Ancora una volta Webber è stato tradito dal cambio seamless, mentre Coulthard, arretrato in griglia di partenza, non è andato oltre un deludente 14mo posto, staccato di due giri.
David Coulthard: "Sfortunatamente sono finito addosso a Tonio (Liuzzi) danneggiando l'ala anteriore ed una paratia laterale della mia macchina, così mi sono ritrovato con molto sottosterzo per tutta la gara. Abbiamo poi discusso se cambiare o no l'ala alla sosta, ma poi abbiamo preferito restare con quella perché sostituirla ci avrebbe fatto perdere tanto tempo che non avremmo poi mai potuto recuperare. Quando mi sono fermato, a fine gara, abbiamo visto che la paratia era rotta e che, quindi, perdevamo molto carico aerodinamico. I ragazzi nel box hanno effettuato un ottimo lavoro sistemando la mia macchina e quella di Mark questo fine settimana. Rimangono ancora molte gare prima della fine della stagione e continuo a pensare che la Red Bull è in fase di miglioramento".

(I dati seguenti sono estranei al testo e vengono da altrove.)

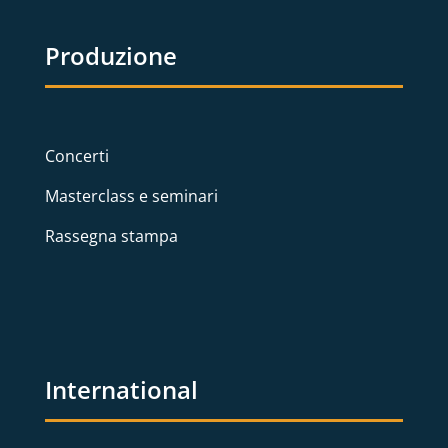
Produzione
Concerti
Masterclass e seminari
Rassegna stampa
International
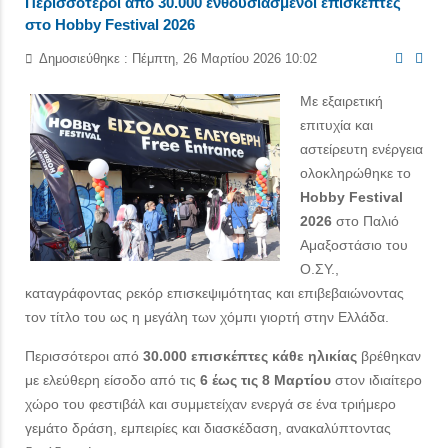
Περισσότεροι από 30.000 ενθουσιασμένοι επισκέπτες
στο Hobby Festival 2026
Δημοσιεύθηκε : Πέμπτη, 26 Μαρτίου 2026 10:02
Με εξαιρετική
επιτυχία και
αστείρευτη ενέργεια
ολοκληρώθηκε το
Hobby Festival
2026
στο Παλιό
Αμαξοστάσιο του
Ο.ΣΥ.,
καταγράφοντας ρεκόρ επισκεψιμότητας και επιβεβαιώνοντας
τον τίτλο του ως η μεγάλη των χόμπι γιορτή στην Ελλάδα.
Περισσότεροι από
30.000 επισκέπτες κάθε ηλικίας
βρέθηκαν
με ελεύθερη είσοδο από τις
6 έως τις 8 Μαρτίου
στον ιδιαίτερο
χώρο του φεστιβάλ και συμμετείχαν ενεργά σε ένα τριήμερο
γεμάτο δράση, εμπειρίες και διασκέδαση, ανακαλύπτοντας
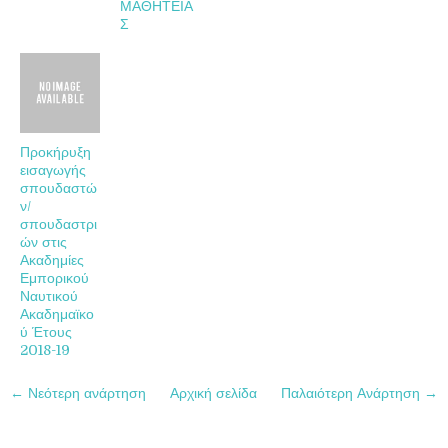
ΜΑΘΗΤΕΙΑ
Σ
Προκήρυξη
εισαγωγής
σπουδαστώ
ν/
σπουδαστρι
ών στις
Ακαδημίες
Εμπορικού
Ναυτικού
Ακαδημαϊκο
ύ Έτους
2018-19
← Νεότερη ανάρτηση
Αρχική σελίδα
Παλαιότερη Ανάρτηση →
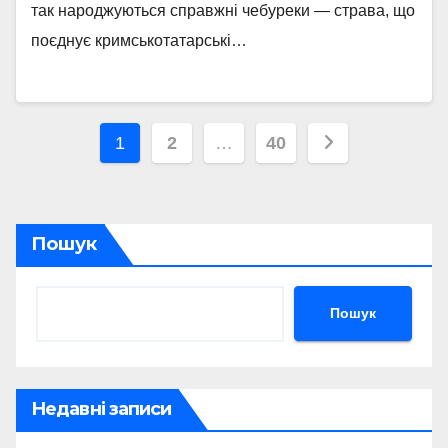
так народжуються справжні чебуреки — страва, що
поєднує кримськотатарські…
Пагінація
1
2
…
40
записів
Пошук
Пошук
Недавні записи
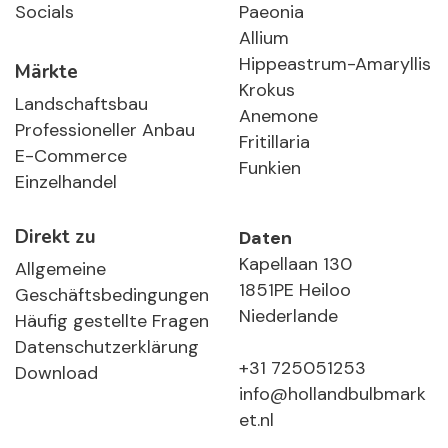
Socials
Paeonia
Allium
Hippeastrum-Amaryllis
Märkte
Krokus
Landschaftsbau
Anemone
Professioneller Anbau
Fritillaria
E-Commerce
Funkien
Einzelhandel
Direkt zu
Daten
Kapellaan 130
Allgemeine
1851PE Heiloo
Geschäftsbedingungen
Niederlande
Häufig gestellte Fragen
Datenschutzerklärung
+31 725051253
Download
info@hollandbulbmark
et.nl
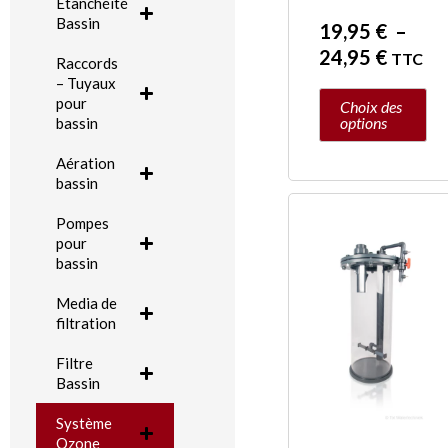
Etanchéité
page
Bassin
19,95
€
–
du
24,95
€
TTC
Raccords
produit
– Tuyaux
pour
Choix des
options
bassin
Aération
bassin
Pla
Ce
Pompes
de
produit
pour
prix 
a
bassin
849
plusieurs
Media de
à
variations.
filtration
189
Les
Filtre
options
Bassin
peuvent
Système
être
Ozone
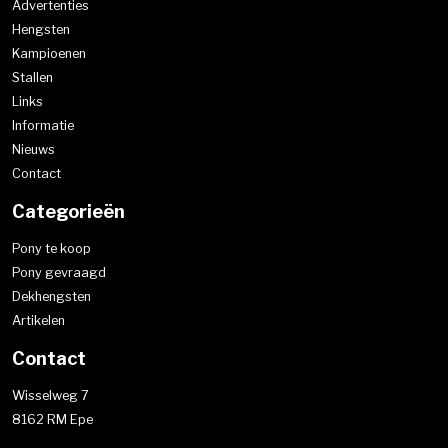
Advertenties
Hengsten
Kampioenen
Stallen
Links
Informatie
Nieuws
Contact
Categorieën
Pony te koop
Pony gevraagd
Dekhengsten
Artikelen
Contact
Wisselweg 7
8162 RM Epe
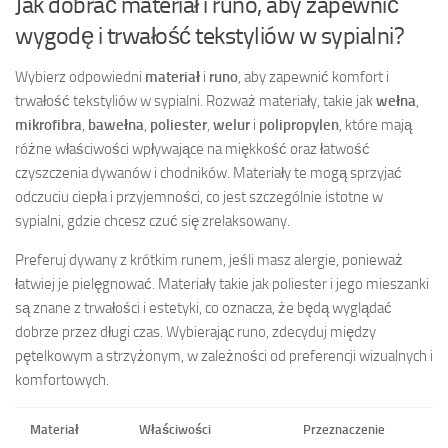
Jak dobrać materiał i runo, aby zapewnić
wygodę i trwałość tekstyliów w sypialni?
Wybierz odpowiedni
materiał
i
runo
, aby zapewnić komfort i
trwałość tekstyliów w sypialni. Rozważ materiały, takie jak
wełna
,
mikrofibra
,
bawełna
,
poliester
,
welur
i
polipropylen
, które mają
różne właściwości wpływające na miękkość oraz łatwość
czyszczenia dywanów i chodników. Materiały te mogą sprzyjać
odczuciu ciepła i przyjemności, co jest szczególnie istotne w
sypialni, gdzie chcesz czuć się zrelaksowany.
Preferuj dywany z krótkim runem, jeśli masz alergie, ponieważ
łatwiej je pielęgnować. Materiały takie jak poliester i jego mieszanki
są znane z trwałości i estetyki, co oznacza, że będą wyglądać
dobrze przez długi czas. Wybierając runo, zdecyduj między
pętelkowym a strzyżonym, w zależności od preferencji wizualnych i
komfortowych.
Materiał
Właściwości
Przeznaczenie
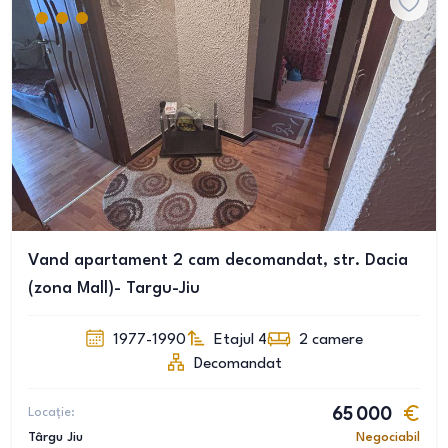
Vand apartament 2 cam decomandat, str. Dacia
(zona Mall)- Targu-Jiu
1977-1990
Etajul 4
2
camere
Decomandat
Locație:
65 000
Târgu Jiu
Negociabil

Mark Webber: "Sono successe un paio di cose. Primo, ho avuto un leggero disfunzionamento del motore che non era veramente fantastico, in particolare nella zona delle Piscine, ma che mi dava fastidio anche in altre parti della pista. Stavo dandomi da fare, adeguandomi alla situazione quando ho perso la terza marcia e quando cercavo di passare dalla seconda alla quarta, la macchina si bloccava. All'inizio ho cercato di contornare il problema, ma quando succede qui a Montecarlo e provi a fare queste cose, prima o poi finisci contro il muro e fai anche la figura del ...!"
Chris Horner: "E' stata una gara veramente deludente. La macchina di Mark ha purtroppo avuto un disfunzionamento del motore che ha messo in crisi il cambio e causato il cedimento della terza marcia, determinando poi il suo ritiro. David ha urtato ad inizio gara Tonio Liuzzi danneggiando la sua ala anteriore. I danni, a dire il vero, erano più seri di quello che pensavamo ed ha per questo perso molto tempo ed ogni possibilità di conquistare punti. Alla resa dei conti è stato un fine settimana molto frustrante visto che avevamo il potenziale per conquistare punti, ed invece ce ne torniamo a casa a mani vuote"
Fabrice Lom, responsabile motori Renault: "E' stata una gara dura e siamo delusi. La posizione di David sullo schieramento di partenza ha reso la sua gara veramente complicata, come ci aspettavamo. Per Mark è stata un'altra storia. Dopo la partenza, ha cominciato ad avere problemi di disfunzionamento del motore che, alla fine, hanno anche causato il problema al cambio. Investigheremo ora sulla ragione del problema occorso per identificarlo. Non siamo preoccupati per l'affidabilità del nostro motore, ma dobbiamo capire quanto accaduto oggi sulla macchina di Mark. E' un peccato che non siamo stati, oggi, di sfruttare meglio il nostro pacchetto che aveva ben altro potenziale. Adesso, guardiamo avanti, impazienti di correre in Canada, che è un tipo di pista del tutto diverso".